I'll start from scratch, since the original post has some math typos like wrong signs, dropping the $V$ matrix, etc.
You've specified prior $p(\beta)=\mathcal{N}( 0, \sigma^2 V )$ and likelihood: $p(y | \beta ) = \mathcal{N}( B\beta, \sigma^2I )$.
We can write each of these purely as expressions of terms inside the $\exp$ that depend on $\beta$, grouping all terms unrelated to $\beta$ into a single constant:
$\log p( \beta ) + \mbox{const} = -\frac{1}{2\sigma^2} \beta^T V^{-1} \beta$
$\log p( y | \beta ) + \mbox{const} = -\frac{1}{2\sigma^2}( \beta^T B^TB \beta - 2y^T B \beta ) \quad$ (note that $y^TB\beta = \beta^T B^T y$ always)
Added these in log space and collecting like terms yields the unnormalized log posterior
$\log p( \beta | y ) + \mbox{const} = -\frac{1}{2\sigma^2}( \beta^T(V^{-1} + B^TB)\beta - 2y^T B \beta )\quad$ (1)
... here, we've used the standard identity $x^TAx + x^TCx = x^T(A+C)x$ for any vectors $x$ and matrices $A,C$ of appropriate size.
OK, our goal is now to "complete" the square. We'd like an expression of the form below, which would indicate that the posterior for $\beta$ is Gaussian.
$\log p( \beta | y ) + \mbox{const} = (\beta - \mu_p)^T \Lambda_p (\beta - \mu_p )
= \beta^T \Lambda_p \beta -2\mu_p^T \Lambda_p \beta + \mu_p^T \Lambda_p \mu_p$
where parameters $\mu_p, \Lambda_p$ define the posterior mean and inverse covariance matrix respectively.
--------
INSTRUCTIONS:
**A.** According to the posterior derivation above, what do the parameters $\mu_p$ and $\Lambda_p$ define?
**B.** From the posterior derivation above, pull out the passage that opens with the words containing "You've specified prior" and closes with "B \beta )\quad$ (1)", keeping it word for word.
--------
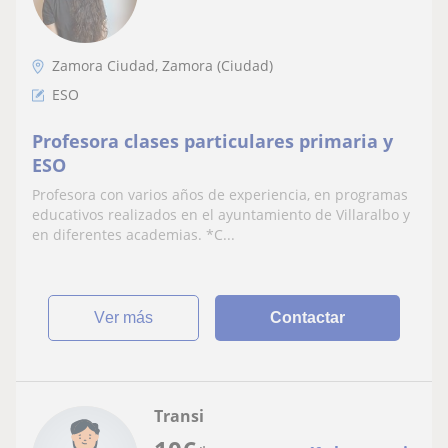
Zamora Ciudad, Zamora (Ciudad)
ESO
Profesora clases particulares primaria y
ESO
Profesora con varios años de experiencia, en programas
educativos realizados en el ayuntamiento de Villaralbo y
en diferentes academias. *C...
ver más
Contactar
Transi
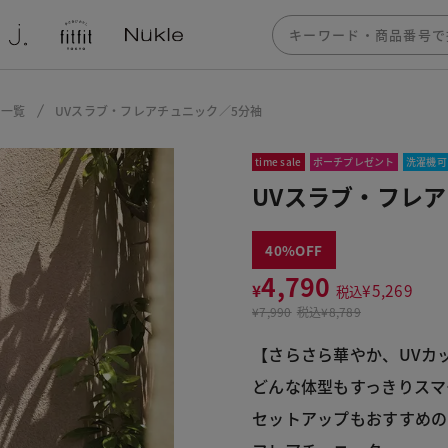
ー一覧
UVスラブ・フレアチュニック／5分袖
time sale
ポーチプレゼント
洗濯機可
UVスラブ・フレ
40
4,790
¥
¥
5,269
税込
¥
7,990
税込
¥8,789
【さらさら華やか、UVカ
どんな体型もすっきりスマ
セットアップもおすすめの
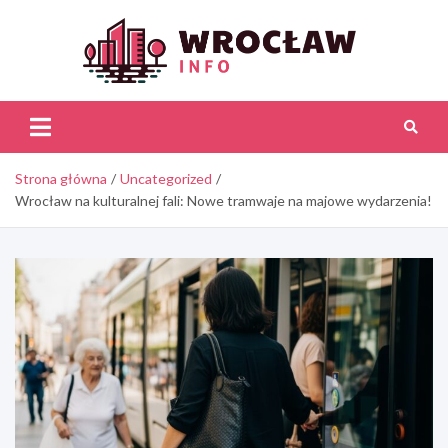
Skip
to
content
Wroc
Inf
Strona główna
Uncategorized
Wrocław na kulturalnej fali: Nowe tramwaje na majowe wydarzenia!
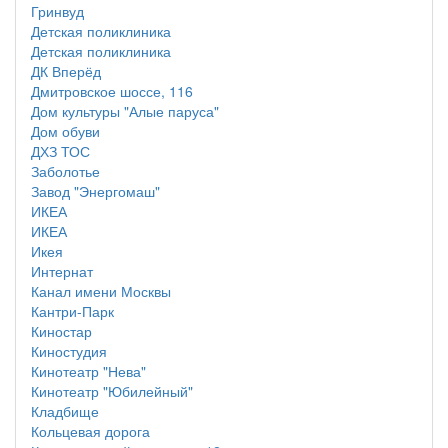
Гринвуд
Детская поликлиника
Детская поликлиника
ДК Вперёд
Дмитровское шоссе, 116
Дом культуры "Алые паруса"
Дом обуви
ДХЗ ТОС
Заболотье
Завод "Энергомаш"
ИКЕА
ИКЕА
Икея
Интернат
Канал имени Москвы
Кантри-Парк
Киностар
Киностудия
Кинотеатр "Нева"
Кинотеатр "Юбилейный"
Кладбище
Кольцевая дорога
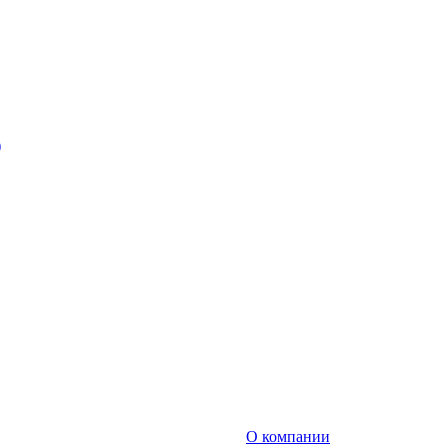
)
О компании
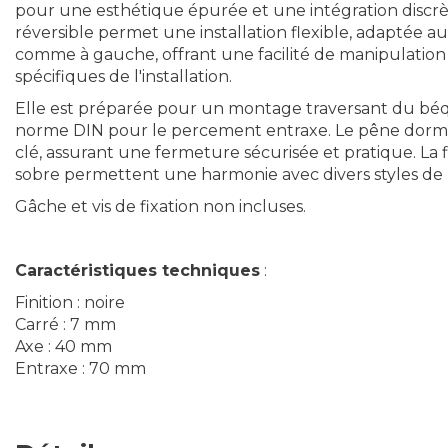
pour une esthétique épurée et une intégration discrè
réversible permet une installation flexible, adaptée a
comme à gauche, offrant une facilité de manipulation 
spécifiques de l'installation.
Elle est préparée pour un montage traversant du béqu
norme DIN pour le percement entraxe. Le pêne dorma
clé, assurant une fermeture sécurisée et pratique. La f
sobre permettent une harmonie avec divers styles de p
Gâche et vis de fixation non incluses.
Caractéristiques techniques
:
Finition : noire
Carré : 7 mm
Axe : 40 mm
Entraxe : 70 mm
--------
ANSWERS FOR EACH ITEM:
**A.** They define the posterior mean and the inverse covariance matrix, respectively.

**B.**
You've specified prior $p(\beta)=\mathcal{N}( 0, \sigma^2 V )$ and likelihood: $p(y | \beta ) = \mathcal{N}( B\beta, \sigma^2I )$.
We can write each of these purely as expressions of terms inside the $\exp$ that depend on $\beta$, grouping all terms unrelated to $\beta$ into a single constant:
$\log p( \beta ) + \mbox{const} = -\frac{1}{2\sigma^2} \beta^T V^{-1} \beta$
$\log p( y | \beta ) + \mbox{const} = -\frac{1}{2\sigma^2}( \beta^T B^TB \beta - 2y^T B \beta ) \quad$ (note that $y^TB\beta = \beta^T B^T y$ always)
Added these in log space and collecting like terms yields the unnormalized log posterior
$\log p( \beta | y ) + \mbox{const} = -\frac{1}{2\sigma^2}( \beta^T(V^{-1} + B^TB)\beta - 2y^T B \beta )\quad$ (1)